▸ WORK TO COMPLETE:
Reproduce the text of the listing below with "Subscribe to Newsletter" changed to "Sign up for our newsletter" and nothing else altered. Omit the pictures.

######

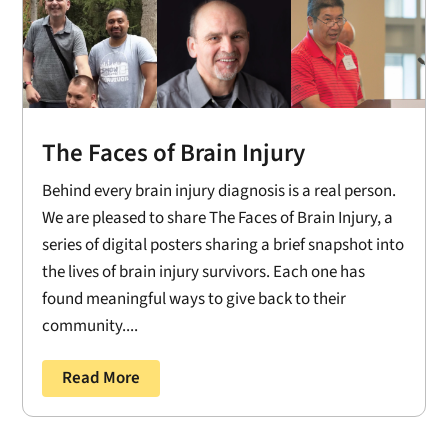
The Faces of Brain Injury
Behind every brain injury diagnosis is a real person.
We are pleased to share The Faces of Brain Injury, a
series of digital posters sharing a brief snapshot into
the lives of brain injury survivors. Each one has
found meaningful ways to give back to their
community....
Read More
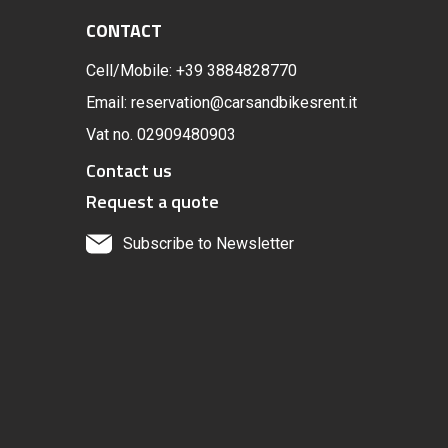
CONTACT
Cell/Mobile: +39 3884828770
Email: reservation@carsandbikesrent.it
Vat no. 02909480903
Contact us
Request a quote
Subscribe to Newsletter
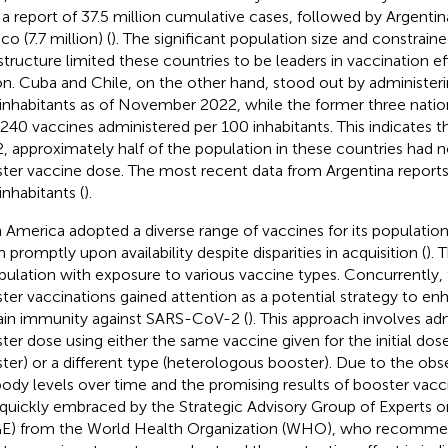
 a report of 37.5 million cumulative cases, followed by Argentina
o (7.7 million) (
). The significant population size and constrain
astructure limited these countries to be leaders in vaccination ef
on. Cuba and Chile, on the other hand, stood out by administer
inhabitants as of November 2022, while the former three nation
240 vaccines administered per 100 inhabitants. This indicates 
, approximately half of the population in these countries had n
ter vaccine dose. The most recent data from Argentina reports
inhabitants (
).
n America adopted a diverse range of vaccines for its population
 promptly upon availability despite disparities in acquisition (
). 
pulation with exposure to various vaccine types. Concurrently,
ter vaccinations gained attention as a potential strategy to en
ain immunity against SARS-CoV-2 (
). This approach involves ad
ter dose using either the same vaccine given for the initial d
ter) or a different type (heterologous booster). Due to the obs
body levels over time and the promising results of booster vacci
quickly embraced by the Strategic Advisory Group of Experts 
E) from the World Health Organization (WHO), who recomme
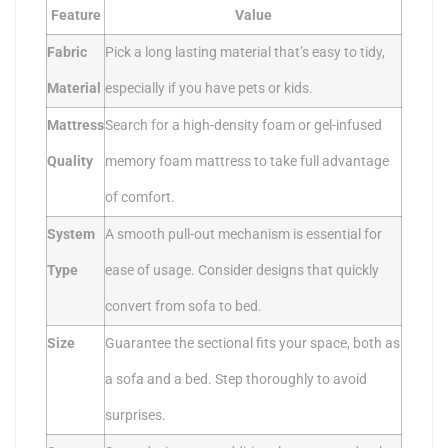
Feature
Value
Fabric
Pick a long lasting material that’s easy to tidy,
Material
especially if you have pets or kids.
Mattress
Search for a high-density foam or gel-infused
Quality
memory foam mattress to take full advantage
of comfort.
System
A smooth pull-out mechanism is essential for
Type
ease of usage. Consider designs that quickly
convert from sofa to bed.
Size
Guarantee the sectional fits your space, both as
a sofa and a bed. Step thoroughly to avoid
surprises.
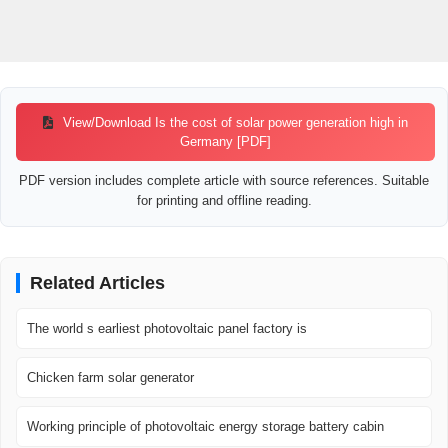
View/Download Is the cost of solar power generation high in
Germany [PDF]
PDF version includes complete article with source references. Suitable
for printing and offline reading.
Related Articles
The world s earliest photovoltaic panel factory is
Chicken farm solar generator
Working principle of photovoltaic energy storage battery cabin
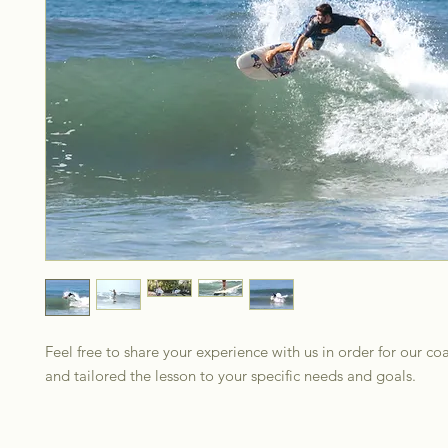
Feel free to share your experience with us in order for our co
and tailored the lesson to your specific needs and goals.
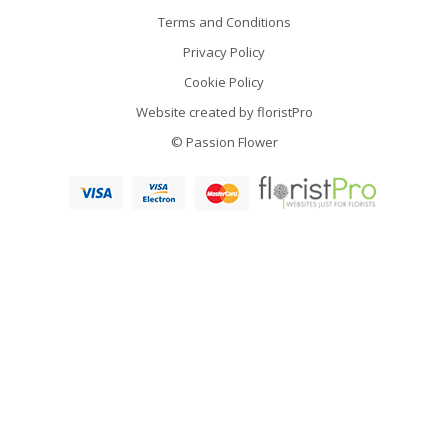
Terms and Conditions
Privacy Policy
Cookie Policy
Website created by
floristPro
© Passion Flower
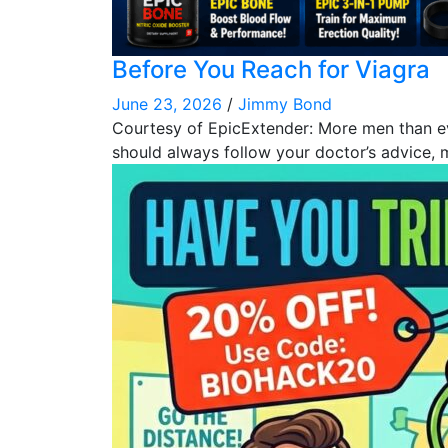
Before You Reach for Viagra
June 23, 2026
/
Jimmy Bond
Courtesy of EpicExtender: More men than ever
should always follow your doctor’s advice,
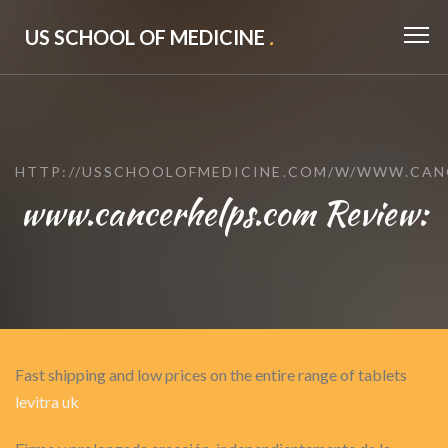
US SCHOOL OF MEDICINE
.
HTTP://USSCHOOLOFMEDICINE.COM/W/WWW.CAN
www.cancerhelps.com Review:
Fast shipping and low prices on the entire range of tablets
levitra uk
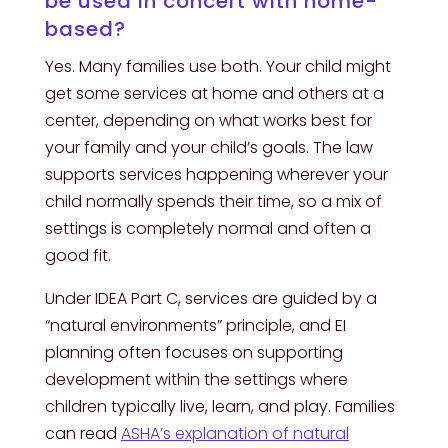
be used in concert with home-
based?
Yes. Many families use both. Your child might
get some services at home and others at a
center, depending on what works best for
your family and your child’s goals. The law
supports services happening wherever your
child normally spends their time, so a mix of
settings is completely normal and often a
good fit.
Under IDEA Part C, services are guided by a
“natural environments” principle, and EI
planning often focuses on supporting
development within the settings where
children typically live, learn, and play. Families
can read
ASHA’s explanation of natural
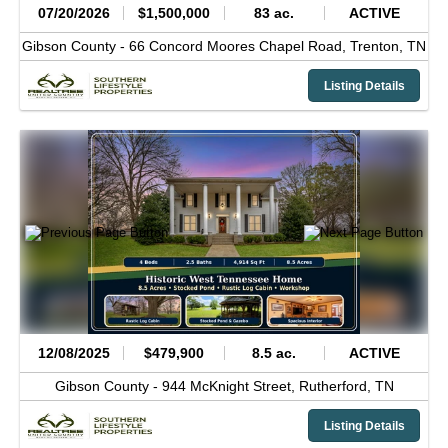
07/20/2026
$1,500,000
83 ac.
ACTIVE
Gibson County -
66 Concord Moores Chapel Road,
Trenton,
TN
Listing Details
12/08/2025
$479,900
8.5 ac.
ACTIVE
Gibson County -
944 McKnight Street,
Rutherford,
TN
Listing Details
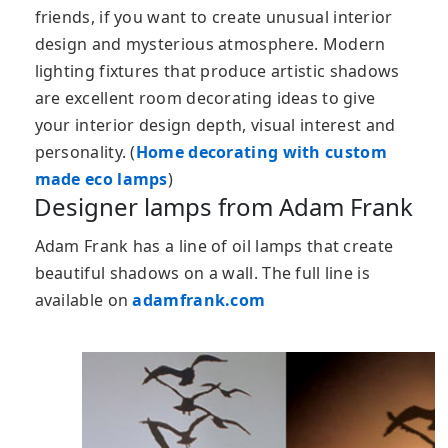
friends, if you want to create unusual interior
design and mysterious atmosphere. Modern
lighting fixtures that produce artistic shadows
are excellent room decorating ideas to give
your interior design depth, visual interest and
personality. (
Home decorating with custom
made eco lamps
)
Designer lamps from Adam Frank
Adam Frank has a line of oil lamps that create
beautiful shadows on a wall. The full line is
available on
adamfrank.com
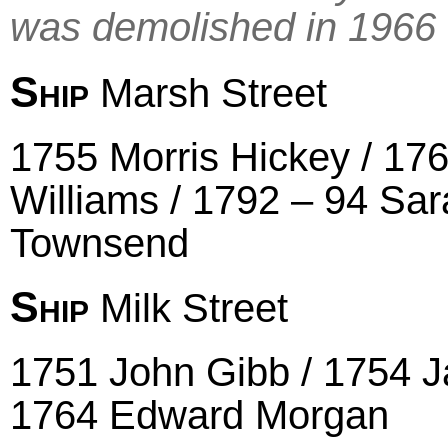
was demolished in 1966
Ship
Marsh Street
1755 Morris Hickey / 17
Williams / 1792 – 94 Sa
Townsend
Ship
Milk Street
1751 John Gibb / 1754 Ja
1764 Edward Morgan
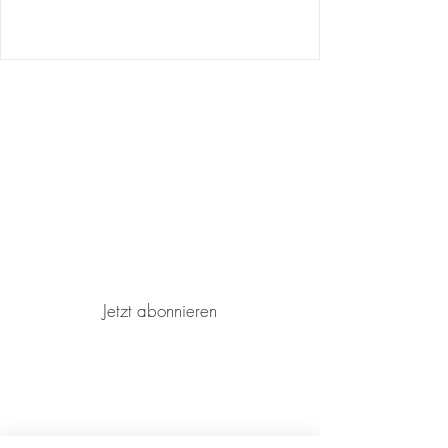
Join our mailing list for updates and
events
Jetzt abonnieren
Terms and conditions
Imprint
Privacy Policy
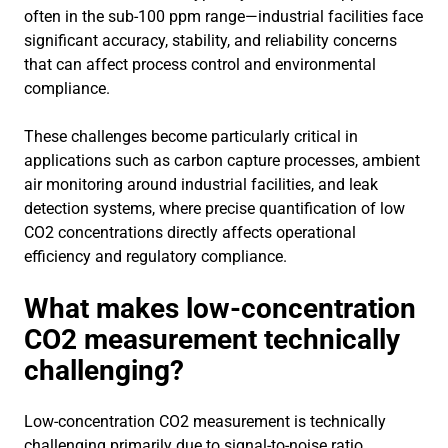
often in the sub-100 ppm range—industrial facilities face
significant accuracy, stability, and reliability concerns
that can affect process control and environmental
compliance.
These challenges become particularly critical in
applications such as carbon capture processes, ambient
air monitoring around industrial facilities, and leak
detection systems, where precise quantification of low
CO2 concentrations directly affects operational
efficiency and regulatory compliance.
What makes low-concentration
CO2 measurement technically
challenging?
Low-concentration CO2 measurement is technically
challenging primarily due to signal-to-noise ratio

######

▸ TASK ANSWER:
The Faces of Brain Injury
Behind every brain injury diagnosis is a real person.
We are pleased to share The Faces of Brain Injury, a
series of digital posters sharing a brief snapshot into
the lives of brain injury survivors. Each one has
found meaningful ways to give back to their
community....
Read More
CONTACT
Cell/Mobile: +39 3884828770
Email: reservation@carsandbikesrent.it
Vat no. 02909480903
Contact us
Request a quote
Sign up for our newsletter
 a report of 37.5 million cumulative cases, followed by Argentina
o (7.7 million) (
). The significant population size and constrain
astructure limited these countries to be leaders in vaccination ef
on. Cuba and Chile, on the other hand, stood out by administer
inhabitants as of November 2022, while the former three nation
240 vaccines administered per 100 inhabitants. This indicates 
, approximately half of the population in these countries had n
ter vaccine dose. The most recent data from Argentina reports
inhabitants (
).
n America adopted a diverse range of vaccines for its population
 promptly upon availability despite disparities in acquisition (
). 
pulation with exposure to various vaccine types. Concurrently,
ter vaccinations gained attention as a potential strategy to en
ain immunity against SARS-CoV-2 (
). This approach involves ad
ter dose using either the same vaccine given for the initial d
ter) or a different type (heterologous booster). Due to the obs
body levels over time and the promising results of booster vacci
quickly embraced by the Strategic Advisory Group of Experts 
E) from the World Health Organization (WHO), who recomme
Feature
Value
Fabric
Pick a long lasting material that’s easy to tidy,
Material
especially if you have pets or kids.
Mattress
Search for a high-density foam or gel-infused
Quality
memory foam mattress to take full advantage
of comfort.
System
A smooth pull-out mechanism is essential for
Type
ease of usage. Consider designs that quickly
convert from sofa to bed.
Size
Guarantee the sectional fits your space, both as
a sofa and a bed. Step thoroughly to avoid
surprises.
View/Download Is the cost of solar power generation high in
Germany [PDF]
PDF version includes complete article with source references. Suitable
for printing and offline reading.
Related Articles
The world s earliest photovoltaic panel factory is
Chicken farm solar generator
Working principle of photovoltaic energy storage battery cabin
Feel free to share your experience with us in order for our co
and tailored the lesson to your specific needs and goals.
Terms and Conditions
Privacy Policy
Cookie Policy
Website created by
floristPro
© Passion Flower
Before You Reach for Viagra
June 23, 2026
/
Jimmy Bond
Courtesy of EpicExtender: More men than ever
should always follow your doctor’s advice,
US SCHOOL OF MEDICINE
.
HTTP://USSCHOOLOFMEDICINE.COM/W/WWW.CAN
www.cancerhelps.com Review:
Fast shipping and low prices on the entire range of tablets
levitra uk
be used in concert with home-
based?
Yes. Many families use both. Your child might
get some services at home and others at a
center, depending on what works best for
your family and your child’s goals. The law
supports services happening wherever your
child normally spends their time, so a mix of
settings is completely normal and often a
good fit.
Under IDEA Part C, services are guided by a
“natural environments” principle, and EI
planning often focuses on supporting
development within the settings where
children typically live, learn, and play. Families
can read
ASHA’s explanation of natural
07/20/2026
$1,500,000
83 ac.
ACTIVE
Gibson County -
66 Concord Moores Chapel Road,
Trenton,
TN
Listing Details
12/08/2025
$479,900
8.5 ac.
ACTIVE
Gibson County -
944 McKnight Street,
Rutherford,
TN
Listing Details
friends, if you want to create unusual interior
design and mysterious atmosphere. Modern
lighting fixtures that produce artistic shadows
are excellent room decorating ideas to give
your interior design depth, visual interest and
personality. (
Home decorating with custom
made eco lamps
)
Designer lamps from Adam Frank
Adam Frank has a line of oil lamps that create
beautiful shadows on a wall. The full line is
available on
adamfrank.com
was demolished in 1966
Ship
Marsh Street
1755 Morris Hickey / 17
Williams / 1792 – 94 Sa
Townsend
Ship
Milk Street
1751 John Gibb / 1754 Ja
1764 Edward Morgan
Join our mailing list for updates and
events
Jetzt abonnieren
Terms and conditions
Imprint
Privacy Policy
often in the sub-100 ppm range—industrial facilities face
significant accuracy, stability, and reliability concerns
that can affect process control and environmental
compliance.
These challenges become particularly critical in
applications such as carbon capture processes, ambient
air monitoring around industrial facilities, and leak
detection systems, where precise quantification of low
CO2 concentrations directly affects operational
efficiency and regulatory compliance.
What makes low-concentration
CO2 measurement technically
challenging?
Low-concentration CO2 measurement is technically
challenging primarily due to signal-to-noise ratio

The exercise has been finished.